If we want to eat together as a family, we have to eat at the restaurant. My sister is constantly crunching numbers because the price of ingredients is skyrocketing, but we can't raise the prices too high or we'll lose business. We've been robbed five times, twice at gunpoint.

On the good side, we've made some wonderful friends and our customers are usually awesome. We're into our second generation (and a few third) generation of customers from the same family. We've been part of the lucky few that have made a successful go of it. For a long time, it was truly a family affair because all four of us helped out. Even when we were at odds, it was fun. We could never leave work at work though, and it has made for tense moments outside of the restaurant that frayed family ties.

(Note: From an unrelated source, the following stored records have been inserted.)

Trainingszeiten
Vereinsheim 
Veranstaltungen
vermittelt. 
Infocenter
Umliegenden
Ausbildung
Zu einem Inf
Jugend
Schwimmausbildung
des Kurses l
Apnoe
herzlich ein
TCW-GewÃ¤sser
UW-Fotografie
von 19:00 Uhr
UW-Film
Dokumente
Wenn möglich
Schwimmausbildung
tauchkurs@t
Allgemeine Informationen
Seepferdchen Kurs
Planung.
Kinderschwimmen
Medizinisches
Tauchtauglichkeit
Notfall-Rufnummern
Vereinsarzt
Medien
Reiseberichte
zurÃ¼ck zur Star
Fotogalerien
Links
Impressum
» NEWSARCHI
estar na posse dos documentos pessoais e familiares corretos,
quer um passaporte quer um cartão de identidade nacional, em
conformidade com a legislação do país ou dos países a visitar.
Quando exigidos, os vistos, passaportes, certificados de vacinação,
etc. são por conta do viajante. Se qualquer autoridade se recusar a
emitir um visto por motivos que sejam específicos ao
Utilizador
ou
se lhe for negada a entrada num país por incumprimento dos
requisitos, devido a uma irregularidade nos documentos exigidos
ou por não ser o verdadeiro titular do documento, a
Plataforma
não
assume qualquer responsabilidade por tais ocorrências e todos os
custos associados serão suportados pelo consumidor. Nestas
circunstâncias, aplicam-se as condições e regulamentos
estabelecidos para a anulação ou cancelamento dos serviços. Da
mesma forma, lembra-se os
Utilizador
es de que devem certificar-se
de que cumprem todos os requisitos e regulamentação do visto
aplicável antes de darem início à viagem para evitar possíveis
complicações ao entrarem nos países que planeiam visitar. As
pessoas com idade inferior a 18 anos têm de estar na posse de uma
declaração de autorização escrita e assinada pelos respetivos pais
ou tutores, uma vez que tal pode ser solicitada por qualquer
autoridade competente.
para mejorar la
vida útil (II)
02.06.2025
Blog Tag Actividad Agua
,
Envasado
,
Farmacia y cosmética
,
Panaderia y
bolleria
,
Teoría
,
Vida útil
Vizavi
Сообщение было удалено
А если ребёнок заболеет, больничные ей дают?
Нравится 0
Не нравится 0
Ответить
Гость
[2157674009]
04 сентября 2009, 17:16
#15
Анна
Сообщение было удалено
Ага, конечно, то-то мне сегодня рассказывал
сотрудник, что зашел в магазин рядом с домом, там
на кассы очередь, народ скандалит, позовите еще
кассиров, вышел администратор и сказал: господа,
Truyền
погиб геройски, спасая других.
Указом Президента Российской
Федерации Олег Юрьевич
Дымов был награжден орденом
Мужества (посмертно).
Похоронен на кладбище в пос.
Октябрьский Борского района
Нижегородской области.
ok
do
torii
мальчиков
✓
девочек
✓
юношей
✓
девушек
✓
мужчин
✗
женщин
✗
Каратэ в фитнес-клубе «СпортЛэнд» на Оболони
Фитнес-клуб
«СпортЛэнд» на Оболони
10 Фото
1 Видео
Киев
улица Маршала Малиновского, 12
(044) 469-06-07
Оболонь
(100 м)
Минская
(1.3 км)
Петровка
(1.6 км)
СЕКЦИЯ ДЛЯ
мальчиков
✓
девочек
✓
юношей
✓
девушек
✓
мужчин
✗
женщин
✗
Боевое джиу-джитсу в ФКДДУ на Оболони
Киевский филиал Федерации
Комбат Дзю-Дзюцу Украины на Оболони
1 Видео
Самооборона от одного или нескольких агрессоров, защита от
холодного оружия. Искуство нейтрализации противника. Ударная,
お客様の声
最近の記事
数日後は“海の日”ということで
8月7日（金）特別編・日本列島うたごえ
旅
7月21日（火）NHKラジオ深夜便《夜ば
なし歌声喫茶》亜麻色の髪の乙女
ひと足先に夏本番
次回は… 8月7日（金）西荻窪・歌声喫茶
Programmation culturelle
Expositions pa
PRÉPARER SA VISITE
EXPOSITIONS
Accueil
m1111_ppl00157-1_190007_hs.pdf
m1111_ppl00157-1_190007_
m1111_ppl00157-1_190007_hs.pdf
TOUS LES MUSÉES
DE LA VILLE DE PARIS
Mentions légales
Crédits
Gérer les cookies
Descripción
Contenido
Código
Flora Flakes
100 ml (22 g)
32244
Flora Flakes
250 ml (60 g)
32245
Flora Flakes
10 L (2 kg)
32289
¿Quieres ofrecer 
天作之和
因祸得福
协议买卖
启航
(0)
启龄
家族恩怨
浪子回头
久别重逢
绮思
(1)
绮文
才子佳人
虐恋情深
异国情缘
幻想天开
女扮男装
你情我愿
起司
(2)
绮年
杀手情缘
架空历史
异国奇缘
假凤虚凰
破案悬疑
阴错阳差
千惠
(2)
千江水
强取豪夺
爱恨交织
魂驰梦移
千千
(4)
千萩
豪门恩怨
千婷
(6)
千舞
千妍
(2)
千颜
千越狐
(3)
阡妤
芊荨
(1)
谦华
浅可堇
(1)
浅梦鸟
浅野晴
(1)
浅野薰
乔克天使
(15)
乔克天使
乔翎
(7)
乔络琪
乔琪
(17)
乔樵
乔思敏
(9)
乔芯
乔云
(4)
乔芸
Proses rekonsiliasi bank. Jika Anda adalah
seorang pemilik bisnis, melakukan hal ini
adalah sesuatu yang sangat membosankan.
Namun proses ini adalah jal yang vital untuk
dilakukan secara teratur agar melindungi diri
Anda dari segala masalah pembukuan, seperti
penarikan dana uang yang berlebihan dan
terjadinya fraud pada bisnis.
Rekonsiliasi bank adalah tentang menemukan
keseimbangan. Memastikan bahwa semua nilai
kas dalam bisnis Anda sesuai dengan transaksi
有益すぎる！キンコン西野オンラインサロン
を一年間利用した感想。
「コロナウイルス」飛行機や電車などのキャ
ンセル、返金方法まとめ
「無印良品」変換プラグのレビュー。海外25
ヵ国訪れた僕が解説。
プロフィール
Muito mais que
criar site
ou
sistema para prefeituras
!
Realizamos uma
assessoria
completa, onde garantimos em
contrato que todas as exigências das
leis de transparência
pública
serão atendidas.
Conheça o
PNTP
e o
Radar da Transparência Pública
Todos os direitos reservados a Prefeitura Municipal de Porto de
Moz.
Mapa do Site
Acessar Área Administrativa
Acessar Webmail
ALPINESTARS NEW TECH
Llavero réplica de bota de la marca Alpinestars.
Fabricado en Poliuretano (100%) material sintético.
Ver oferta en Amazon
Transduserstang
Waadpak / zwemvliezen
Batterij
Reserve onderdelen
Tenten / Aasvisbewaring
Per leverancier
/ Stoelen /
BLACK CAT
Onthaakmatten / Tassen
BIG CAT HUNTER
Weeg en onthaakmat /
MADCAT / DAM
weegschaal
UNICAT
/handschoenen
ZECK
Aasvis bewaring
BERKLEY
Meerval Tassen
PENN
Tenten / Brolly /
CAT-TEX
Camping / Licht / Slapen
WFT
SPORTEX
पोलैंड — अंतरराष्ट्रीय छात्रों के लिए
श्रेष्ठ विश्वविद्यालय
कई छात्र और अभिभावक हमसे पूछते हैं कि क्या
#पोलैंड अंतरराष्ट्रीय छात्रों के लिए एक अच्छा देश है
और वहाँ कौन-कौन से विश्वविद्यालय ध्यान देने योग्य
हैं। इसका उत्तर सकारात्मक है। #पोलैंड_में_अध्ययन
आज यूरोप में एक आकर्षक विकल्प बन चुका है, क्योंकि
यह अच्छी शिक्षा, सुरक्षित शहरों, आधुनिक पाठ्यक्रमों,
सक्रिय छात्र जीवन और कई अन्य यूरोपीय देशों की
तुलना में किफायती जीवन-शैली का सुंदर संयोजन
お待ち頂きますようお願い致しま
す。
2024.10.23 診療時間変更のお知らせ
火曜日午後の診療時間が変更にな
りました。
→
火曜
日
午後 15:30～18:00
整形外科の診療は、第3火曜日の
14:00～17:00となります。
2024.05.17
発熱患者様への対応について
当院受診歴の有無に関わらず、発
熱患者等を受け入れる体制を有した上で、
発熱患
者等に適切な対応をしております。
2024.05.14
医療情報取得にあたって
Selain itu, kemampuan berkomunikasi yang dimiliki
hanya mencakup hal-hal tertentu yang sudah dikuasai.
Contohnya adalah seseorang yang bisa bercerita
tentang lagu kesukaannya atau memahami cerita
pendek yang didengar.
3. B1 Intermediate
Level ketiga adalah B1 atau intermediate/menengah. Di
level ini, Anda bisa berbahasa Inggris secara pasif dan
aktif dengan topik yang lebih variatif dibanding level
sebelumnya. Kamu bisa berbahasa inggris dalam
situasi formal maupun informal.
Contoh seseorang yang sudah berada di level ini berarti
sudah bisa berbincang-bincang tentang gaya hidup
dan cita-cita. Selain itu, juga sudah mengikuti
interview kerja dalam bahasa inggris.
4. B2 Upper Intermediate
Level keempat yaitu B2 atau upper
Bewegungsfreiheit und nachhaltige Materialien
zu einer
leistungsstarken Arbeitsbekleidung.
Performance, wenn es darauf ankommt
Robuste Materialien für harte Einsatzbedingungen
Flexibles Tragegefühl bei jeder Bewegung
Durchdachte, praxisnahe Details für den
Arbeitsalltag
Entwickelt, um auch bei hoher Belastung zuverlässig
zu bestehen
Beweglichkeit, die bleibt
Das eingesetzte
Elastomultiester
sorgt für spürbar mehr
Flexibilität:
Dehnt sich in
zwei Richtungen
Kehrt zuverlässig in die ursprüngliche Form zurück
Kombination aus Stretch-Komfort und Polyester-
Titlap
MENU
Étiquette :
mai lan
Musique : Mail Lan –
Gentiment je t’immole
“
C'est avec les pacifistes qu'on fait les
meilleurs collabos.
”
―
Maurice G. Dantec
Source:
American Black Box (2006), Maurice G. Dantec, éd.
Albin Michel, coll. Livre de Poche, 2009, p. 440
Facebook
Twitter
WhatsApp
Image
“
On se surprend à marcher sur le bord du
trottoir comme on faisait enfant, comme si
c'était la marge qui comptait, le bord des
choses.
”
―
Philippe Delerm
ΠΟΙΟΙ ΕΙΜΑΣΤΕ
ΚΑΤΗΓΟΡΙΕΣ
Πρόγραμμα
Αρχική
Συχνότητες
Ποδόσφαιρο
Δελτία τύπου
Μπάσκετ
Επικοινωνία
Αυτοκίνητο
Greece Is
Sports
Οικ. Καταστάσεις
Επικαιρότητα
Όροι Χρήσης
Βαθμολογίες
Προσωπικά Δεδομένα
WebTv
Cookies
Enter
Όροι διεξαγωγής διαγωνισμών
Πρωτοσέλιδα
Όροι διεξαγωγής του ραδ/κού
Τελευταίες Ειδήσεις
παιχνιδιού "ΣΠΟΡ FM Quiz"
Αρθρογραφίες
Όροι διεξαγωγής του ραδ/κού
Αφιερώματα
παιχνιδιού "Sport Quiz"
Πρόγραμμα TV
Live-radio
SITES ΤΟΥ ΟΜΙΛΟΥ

Jessica - Oct 30, 2017 10:25:33 am PDT #2421 of 8216
And then Ortus came and said "It's Ortin' time" and they all Orted off into the sunset

I'm in the same boat, including the need to figure out what I would do besides what I do now.

Buffistas Inc. Our products are high-end luxury snark, virtual smiting of enemies, and wise advice.


Glamcookie - Oct 30, 2017 10:29:31 am PDT #2422 of 8216
I know my own heart and understand my fellow man. But I am made unlike anyone I have ever met. I dare to say I am like no one in the whole world. - Anne Lister

Glam, what size shoe do you wear? I may have a pair I never ever wear (...I really need to dig everything out of my closet and remember what I own and should wear, also)
I'm an 8.5.

Am I a snob if I think I'd be giving up something important by looking for something that's just a *job* and not a career? Why, at age 39, am I still completely blank about what I want to be when I grow up? If I went back to school, would that help, or would that just make me 20 years older than everyone else I'd be competing with when I got out? What would I even go back to school for? Am I having a completely normal midlife crisis, and should I just wait it out?

I was in the same position, having the same worries at your age (lololol - like I'm a granny now at 47). I think it's normal to get to mid-career and feel this way. Take your money and look around. I would say I'm more in a "job" than a "career" right now and I'm good with it. I make decent money, have low stress, and enough time for my family. You have a great job background and will land somewhere that works for you. Just keep on looking until you get there. I landed in a few jobs that were meh, but kept my eyes open until the right opportunity popped up. Wishing you quick success!